- _Required work_
Repeat each of the following lines word for word, in the order given.
◇ ◇ ◇ ◇
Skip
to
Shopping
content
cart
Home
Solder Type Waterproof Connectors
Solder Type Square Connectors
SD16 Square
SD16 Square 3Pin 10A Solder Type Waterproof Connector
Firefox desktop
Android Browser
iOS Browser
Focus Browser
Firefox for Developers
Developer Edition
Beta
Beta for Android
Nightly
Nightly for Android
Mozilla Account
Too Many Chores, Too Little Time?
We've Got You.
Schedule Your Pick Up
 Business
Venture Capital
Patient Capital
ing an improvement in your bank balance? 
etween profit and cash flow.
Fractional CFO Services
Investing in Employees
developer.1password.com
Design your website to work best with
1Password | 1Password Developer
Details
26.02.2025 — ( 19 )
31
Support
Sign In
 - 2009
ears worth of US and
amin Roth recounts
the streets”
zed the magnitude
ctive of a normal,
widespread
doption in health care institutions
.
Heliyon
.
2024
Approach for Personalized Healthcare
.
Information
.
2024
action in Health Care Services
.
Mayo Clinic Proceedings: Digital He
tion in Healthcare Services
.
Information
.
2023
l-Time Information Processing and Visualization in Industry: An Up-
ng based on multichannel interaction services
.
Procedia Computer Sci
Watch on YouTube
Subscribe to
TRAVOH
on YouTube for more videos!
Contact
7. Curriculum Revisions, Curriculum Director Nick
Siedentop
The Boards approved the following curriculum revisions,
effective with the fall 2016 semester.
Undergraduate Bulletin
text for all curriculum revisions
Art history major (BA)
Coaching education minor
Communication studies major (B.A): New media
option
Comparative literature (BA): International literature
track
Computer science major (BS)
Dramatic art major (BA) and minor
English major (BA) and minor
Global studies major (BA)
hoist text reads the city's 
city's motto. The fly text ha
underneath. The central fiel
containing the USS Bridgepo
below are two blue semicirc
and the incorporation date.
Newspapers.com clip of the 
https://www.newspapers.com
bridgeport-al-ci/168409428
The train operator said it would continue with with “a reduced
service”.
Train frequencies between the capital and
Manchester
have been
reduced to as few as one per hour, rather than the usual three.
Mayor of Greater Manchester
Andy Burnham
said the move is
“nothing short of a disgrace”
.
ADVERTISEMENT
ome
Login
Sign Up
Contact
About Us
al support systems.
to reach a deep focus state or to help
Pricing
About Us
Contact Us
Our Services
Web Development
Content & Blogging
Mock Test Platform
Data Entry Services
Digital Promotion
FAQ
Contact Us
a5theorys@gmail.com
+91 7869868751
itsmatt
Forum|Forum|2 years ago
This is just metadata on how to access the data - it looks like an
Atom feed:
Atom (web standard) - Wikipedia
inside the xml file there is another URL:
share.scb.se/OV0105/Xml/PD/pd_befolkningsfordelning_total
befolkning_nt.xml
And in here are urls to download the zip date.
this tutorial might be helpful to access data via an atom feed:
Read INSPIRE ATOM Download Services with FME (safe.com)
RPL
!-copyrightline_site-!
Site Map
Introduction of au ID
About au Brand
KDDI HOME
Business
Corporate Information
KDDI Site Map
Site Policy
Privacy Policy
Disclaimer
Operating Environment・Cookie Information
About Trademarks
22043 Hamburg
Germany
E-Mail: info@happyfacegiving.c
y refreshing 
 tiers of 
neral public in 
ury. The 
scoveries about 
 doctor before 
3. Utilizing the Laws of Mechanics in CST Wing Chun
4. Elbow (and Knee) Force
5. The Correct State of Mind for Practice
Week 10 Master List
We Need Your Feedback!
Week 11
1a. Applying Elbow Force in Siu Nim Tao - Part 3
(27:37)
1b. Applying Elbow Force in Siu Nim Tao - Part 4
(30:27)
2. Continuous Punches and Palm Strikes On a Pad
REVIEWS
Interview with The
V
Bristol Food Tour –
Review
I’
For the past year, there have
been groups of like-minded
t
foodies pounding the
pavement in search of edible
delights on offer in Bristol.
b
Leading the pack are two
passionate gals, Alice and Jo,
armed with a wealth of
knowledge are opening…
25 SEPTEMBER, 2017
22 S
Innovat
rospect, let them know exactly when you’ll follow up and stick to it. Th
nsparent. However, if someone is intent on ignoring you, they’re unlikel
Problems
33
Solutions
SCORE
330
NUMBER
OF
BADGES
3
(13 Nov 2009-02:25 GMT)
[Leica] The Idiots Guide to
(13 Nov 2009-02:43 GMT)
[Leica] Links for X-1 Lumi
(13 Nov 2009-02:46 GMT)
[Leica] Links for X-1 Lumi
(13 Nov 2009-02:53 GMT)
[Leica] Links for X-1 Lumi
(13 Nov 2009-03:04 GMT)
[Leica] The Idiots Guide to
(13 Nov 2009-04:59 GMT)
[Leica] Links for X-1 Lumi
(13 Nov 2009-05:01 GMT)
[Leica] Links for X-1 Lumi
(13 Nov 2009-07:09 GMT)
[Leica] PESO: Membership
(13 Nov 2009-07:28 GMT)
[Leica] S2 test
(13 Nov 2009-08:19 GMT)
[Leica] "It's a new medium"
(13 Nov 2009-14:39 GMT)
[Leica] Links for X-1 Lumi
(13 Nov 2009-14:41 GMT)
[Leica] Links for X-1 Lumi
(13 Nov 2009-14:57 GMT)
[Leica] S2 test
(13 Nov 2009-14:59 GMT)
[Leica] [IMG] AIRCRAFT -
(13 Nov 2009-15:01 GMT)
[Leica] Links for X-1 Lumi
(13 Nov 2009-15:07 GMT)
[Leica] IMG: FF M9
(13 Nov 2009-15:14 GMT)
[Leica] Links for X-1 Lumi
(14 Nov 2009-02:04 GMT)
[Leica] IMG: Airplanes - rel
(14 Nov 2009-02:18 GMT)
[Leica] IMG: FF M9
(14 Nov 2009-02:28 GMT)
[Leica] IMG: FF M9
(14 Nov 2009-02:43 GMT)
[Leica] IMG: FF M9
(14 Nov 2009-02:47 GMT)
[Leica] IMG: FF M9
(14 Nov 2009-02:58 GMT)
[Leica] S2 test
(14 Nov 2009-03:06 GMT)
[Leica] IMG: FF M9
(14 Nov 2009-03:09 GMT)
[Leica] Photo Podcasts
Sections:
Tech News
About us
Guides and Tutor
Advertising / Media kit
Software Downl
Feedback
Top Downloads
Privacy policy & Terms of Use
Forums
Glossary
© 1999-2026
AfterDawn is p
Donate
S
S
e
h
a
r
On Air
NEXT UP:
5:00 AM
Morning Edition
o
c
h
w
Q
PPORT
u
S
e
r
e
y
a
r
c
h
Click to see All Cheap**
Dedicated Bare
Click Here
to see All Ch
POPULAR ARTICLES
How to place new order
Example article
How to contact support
◇ ◇ ◇ ◇
- _Written response_
Skip
to
Shopping
content
cart
Home
Solder Type Waterproof Connectors
Solder Type Square Connectors
SD16 Square
SD16 Square 3Pin 10A Solder Type Waterproof Connector
Firefox desktop
Android Browser
iOS Browser
Focus Browser
Firefox for Developers
Developer Edition
Beta
Beta for Android
Nightly
Nightly for Android
Mozilla Account
Too Many Chores, Too Little Time?
We've Got You.
Schedule Your Pick Up
 Business
Venture Capital
Patient Capital
ing an improvement in your bank balance? 
etween profit and cash flow.
Fractional CFO Services
Investing in Employees
developer.1password.com
Design your website to work best with
1Password | 1Password Developer
Details
26.02.2025 — ( 19 )
31
Support
Sign In
 - 2009
ears worth of US and
amin Roth recounts
the streets”
zed the magnitude
ctive of a normal,
widespread
doption in health care institutions
.
Heliyon
.
2024
Approach for Personalized Healthcare
.
Information
.
2024
action in Health Care Services
.
Mayo Clinic Proceedings: Digital He
tion in Healthcare Services
.
Information
.
2023
l-Time Information Processing and Visualization in Industry: An Up-
ng based on multichannel interaction services
.
Procedia Computer Sci
Watch on YouTube
Subscribe to
TRAVOH
on YouTube for more videos!
Contact
7. Curriculum Revisions, Curriculum Director Nick
Siedentop
The Boards approved the following curriculum revisions,
effective with the fall 2016 semester.
Undergraduate Bulletin
text for all curriculum revisions
Art history major (BA)
Coaching education minor
Communication studies major (B.A): New media
option
Comparative literature (BA): International literature
track
Computer science major (BS)
Dramatic art major (BA) and minor
English major (BA) and minor
Global studies major (BA)
hoist text reads the city's 
city's motto. The fly text ha
underneath. The central fiel
containing the USS Bridgepo
below are two blue semicirc
and the incorporation date.
Newspapers.com clip of the 
https://www.newspapers.com
bridgeport-al-ci/168409428
The train operator said it would continue with with “a reduced
service”.
Train frequencies between the capital and
Manchester
have been
reduced to as few as one per hour, rather than the usual three.
Mayor of Greater Manchester
Andy Burnham
said the move is
“nothing short of a disgrace”
.
ADVERTISEMENT
ome
Login
Sign Up
Contact
About Us
al support systems.
to reach a deep focus state or to help
Pricing
About Us
Contact Us
Our Services
Web Development
Content & Blogging
Mock Test Platform
Data Entry Services
Digital Promotion
FAQ
Contact Us
a5theorys@gmail.com
+91 7869868751
itsmatt
Forum|Forum|2 years ago
This is just metadata on how to access the data - it looks like an
Atom feed:
Atom (web standard) - Wikipedia
inside the xml file there is another URL:
share.scb.se/OV0105/Xml/PD/pd_befolkningsfordelning_total
befolkning_nt.xml
And in here are urls to download the zip date.
this tutorial might be helpful to access data via an atom feed:
Read INSPIRE ATOM Download Services with FME (safe.com)
RPL
!-copyrightline_site-!
Site Map
Introduction of au ID
About au Brand
KDDI HOME
Business
Corporate Information
KDDI Site Map
Site Policy
Privacy Policy
Disclaimer
Operating Environment・Cookie Information
About Trademarks
22043 Hamburg
Germany
E-Mail: info@happyfacegiving.c
y refreshing 
 tiers of 
neral public in 
ury. The 
scoveries about 
 doctor before 
3. Utilizing the Laws of Mechanics in CST Wing Chun
4. Elbow (and Knee) Force
5. The Correct State of Mind for Practice
Week 10 Master List
We Need Your Feedback!
Week 11
1a. Applying Elbow Force in Siu Nim Tao - Part 3
(27:37)
1b. Applying Elbow Force in Siu Nim Tao - Part 4
(30:27)
2. Continuous Punches and Palm Strikes On a Pad
REVIEWS
Interview with The
V
Bristol Food Tour –
Review
I’
For the past year, there have
been groups of like-minded
t
foodies pounding the
pavement in search of edible
delights on offer in Bristol.
b
Leading the pack are two
passionate gals, Alice and Jo,
armed with a wealth of
knowledge are opening…
25 SEPTEMBER, 2017
22 S
Innovat
rospect, let them know exactly when you’ll follow up and stick to it. Th
nsparent. However, if someone is intent on ignoring you, they’re unlikel
Problems
33
Solutions
SCORE
330
NUMBER
OF
BADGES
3
(13 Nov 2009-02:25 GMT)
[Leica] The Idiots Guide to
(13 Nov 2009-02:43 GMT)
[Leica] Links for X-1 Lumi
(13 Nov 2009-02:46 GMT)
[Leica] Links for X-1 Lumi
(13 Nov 2009-02:53 GMT)
[Leica] Links for X-1 Lumi
(13 Nov 2009-03:04 GMT)
[Leica] The Idiots Guide to
(13 Nov 2009-04:59 GMT)
[Leica] Links for X-1 Lumi
(13 Nov 2009-05:01 GMT)
[Leica] Links for X-1 Lumi
(13 Nov 2009-07:09 GMT)
[Leica] PESO: Membership
(13 Nov 2009-07:28 GMT)
[Leica] S2 test
(13 Nov 2009-08:19 GMT)
[Leica] "It's a new medium"
(13 Nov 2009-14:39 GMT)
[Leica] Links for X-1 Lumi
(13 Nov 2009-14:41 GMT)
[Leica] Links for X-1 Lumi
(13 Nov 2009-14:57 GMT)
[Leica] S2 test
(13 Nov 2009-14:59 GMT)
[Leica] [IMG] AIRCRAFT -
(13 Nov 2009-15:01 GMT)
[Leica] Links for X-1 Lumi
(13 Nov 2009-15:07 GMT)
[Leica] IMG: FF M9
(13 Nov 2009-15:14 GMT)
[Leica] Links for X-1 Lumi
(14 Nov 2009-02:04 GMT)
[Leica] IMG: Airplanes - rel
(14 Nov 2009-02:18 GMT)
[Leica] IMG: FF M9
(14 Nov 2009-02:28 GMT)
[Leica] IMG: FF M9
(14 Nov 2009-02:43 GMT)
[Leica] IMG: FF M9
(14 Nov 2009-02:47 GMT)
[Leica] IMG: FF M9
(14 Nov 2009-02:58 GMT)
[Leica] S2 test
(14 Nov 2009-03:06 GMT)
[Leica] IMG: FF M9
(14 Nov 2009-03:09 GMT)
[Leica] Photo Podcasts
Sections:
Tech News
About us
Guides and Tutor
Advertising / Media kit
Software Downl
Feedback
Top Downloads
Privacy policy & Terms of Use
Forums
Glossary
© 1999-2026
AfterDawn is p
Donate
S
S
e
h
a
r
On Air
NEXT UP:
5:00 AM
Morning Edition
o
c
h
w
Q
PPORT
u
S
e
r
e
y
a
r
c
h
Click to see All Cheap**
Dedicated Bare
Click Here
to see All Ch
POPULAR ARTICLES
How to place new order
Example article
How to contact support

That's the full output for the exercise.